The Defense Department was a key part of this yes-team. On April 11, 1973, Nixon held a meeting in his office with Roger Shields, the Pentagon official then dealing with the POW issue. Brent Scowcroft, then deputy national security adviser, was also present. Not long after that discussion, Shields announced that there was no credible evidence that any live POWs remained in Vietnamese hands. However, at the hearings last year before the Senate POW panel, three former defense secretaries testified that the opposite was true — men had been abandoned.

There is a tape of the April 11, 1973 meeting, recorded on the same voice-activated system that produced the Watergate tapes. Nixon has refused to release the full recording.  Is he beyond the law again? Who pardoned him this time?

Furthermore, Nixon also refused to appear before the committee. Instead, he sent answers to a list of questions, choosing not to face any hostile examinations. In these responses, which go beyond even Washington’s allowable standards for self-serving pap, Nixon denies pressuring Shields in that 1973 meeting and calls such a suggestion “insulting.” All right, Mr. Nixon, since you’ve got nothing to hide, let’s hear the tape.

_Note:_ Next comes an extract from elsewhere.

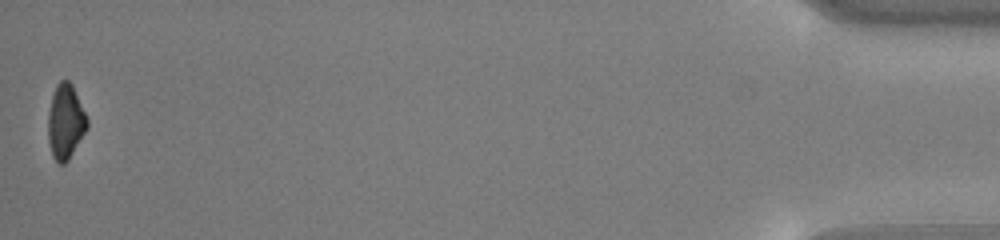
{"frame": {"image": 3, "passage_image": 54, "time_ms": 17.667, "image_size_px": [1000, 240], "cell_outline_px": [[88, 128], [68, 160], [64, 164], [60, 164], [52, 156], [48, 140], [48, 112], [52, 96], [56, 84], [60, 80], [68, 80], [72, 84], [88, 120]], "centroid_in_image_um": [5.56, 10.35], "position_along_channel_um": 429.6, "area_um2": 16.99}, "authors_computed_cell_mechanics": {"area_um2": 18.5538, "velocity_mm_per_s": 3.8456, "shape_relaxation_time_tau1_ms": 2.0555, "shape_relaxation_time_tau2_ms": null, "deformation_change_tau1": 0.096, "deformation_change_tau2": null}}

And now for Henry Kissinger, who, though he did consent to testify before the committee, has actually outdone Nixon in the realm of foolishness, meddling, and paranoia. The former national security adviser, who negotiated the Paris peace accords, was not satisfied simply to put his version of history into the committee’s record. He now wants to alter its final report.

Working through Sen. Hank Brown of Colorado (a Republican committee member who is possibly acting under the influence of an old Kissinger ally, Senate Minority Leader Robert Dole), Kissinger has been lobbying fiercely to delete and/or change certain passages in the report that refer to his role on the prisoner issue. Sources report that Brown has been carrying Kissinger’s water in the meetings now being held to hammer out final language.

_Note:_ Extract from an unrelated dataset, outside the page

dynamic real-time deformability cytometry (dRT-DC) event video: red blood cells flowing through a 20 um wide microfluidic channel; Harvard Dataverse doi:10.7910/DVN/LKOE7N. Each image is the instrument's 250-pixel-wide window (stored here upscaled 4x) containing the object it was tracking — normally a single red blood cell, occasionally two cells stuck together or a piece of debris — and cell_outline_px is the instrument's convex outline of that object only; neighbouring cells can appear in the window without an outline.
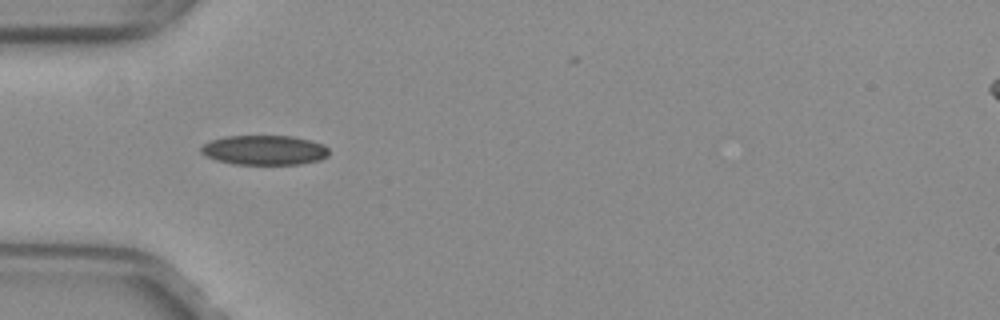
{"species": "common noctule bat (a hibernating species)", "species_latin": "Nyctalus noctula", "temperature_condition": "warm", "stored_images_in_passage": 29, "camera_frame_rate_fps": 3000, "um_per_image_px": 0.085, "animal": {"sex": "female", "body_mass_g": 29.2, "forearm_length_mm": 56.3}, "frame": {"image": 1, "passage_image": 1, "time_ms": 0.0, "image_size_px": [1000, 320], "cell_outline_px": [[328, 156], [320, 160], [300, 164], [232, 164], [216, 160], [204, 156], [200, 152], [200, 148], [204, 144], [212, 140], [224, 136], [292, 136], [312, 140], [324, 144], [328, 148]], "centroid_in_image_um": [22.47, 12.76], "position_along_channel_um": 62.5, "area_um2": 22.31}}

To digress a moment, how did Kissinger, a subject of the committee’s investigation, obtain a draft copy of its report? The speculation is that it was leaked to him either by Brown or Sen. John McCain, another member of the committee who wants the Nixon-Kissinger no-men-were-left-behind view to prevail.

A key passage in the draft report that Kissinger is trying to have expunged involves what Kissinger had been told by intelligence officials in 1973 about remaining POWs and how Nixon had failed to act on it. The passage, a long footnote, says that 10 days ago, in a phone conversation with Sen. Bob Smith, the committee vice chairman, Kissinger disclosed that he had told Nixon that the intelligence community had excluded that Hanoi’s list of POWs held in Laos was incomplete. Kissinger, according to the footnote, said that when he informed Nixon of this, the president declared that “a failure to account for the additional prisoners… would lead to a resumption of [U.S.] bombing.” The footnote concludes: “Dr. Kissinger said that the president was later unwilling to carry through on this threat.”

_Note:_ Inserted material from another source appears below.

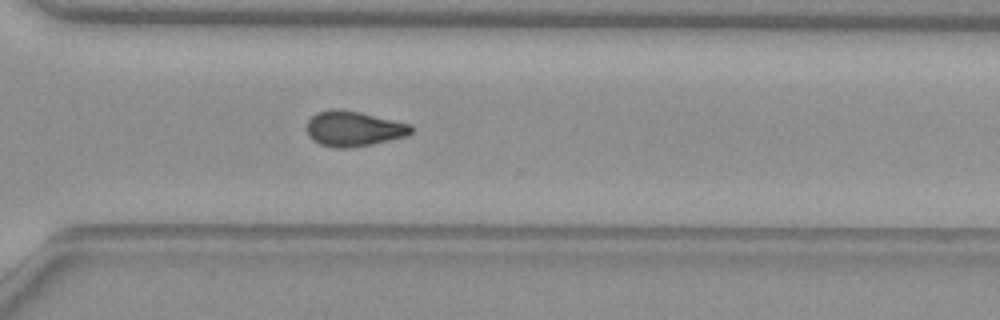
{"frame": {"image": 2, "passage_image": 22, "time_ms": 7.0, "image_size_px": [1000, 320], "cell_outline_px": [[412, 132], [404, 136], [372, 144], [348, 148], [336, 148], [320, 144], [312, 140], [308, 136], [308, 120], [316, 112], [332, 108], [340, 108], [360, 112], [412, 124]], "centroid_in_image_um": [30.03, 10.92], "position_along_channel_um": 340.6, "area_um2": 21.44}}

When a report about this footnote appeared in a Newsday story by Knut Royce earlier this week, Kissinger and his lawyers, though they had enjoyed the blessing of the first leak, became incensed about this one, and intensified their expunging efforts through Brown and his staff.

One final story about Sen. Brown. Recently, he asked the Defense Department to compile a list of those of the 591 returned POWs who could be regarded as bona fide “heroes.” He said he wanted the list to  be added to the committee’s report. He had one other request; he said the Pentagon should make sure the hero list included Se. McCain, a former POW.

The list has been compiled. Sen. McCain is on it. Unless it is removed between now and next week, it will be in the report. Sen. Brown refused to return my call seeking comment.

I’ll be writing more very soon about this remarkable behavior by our brave men in Washington.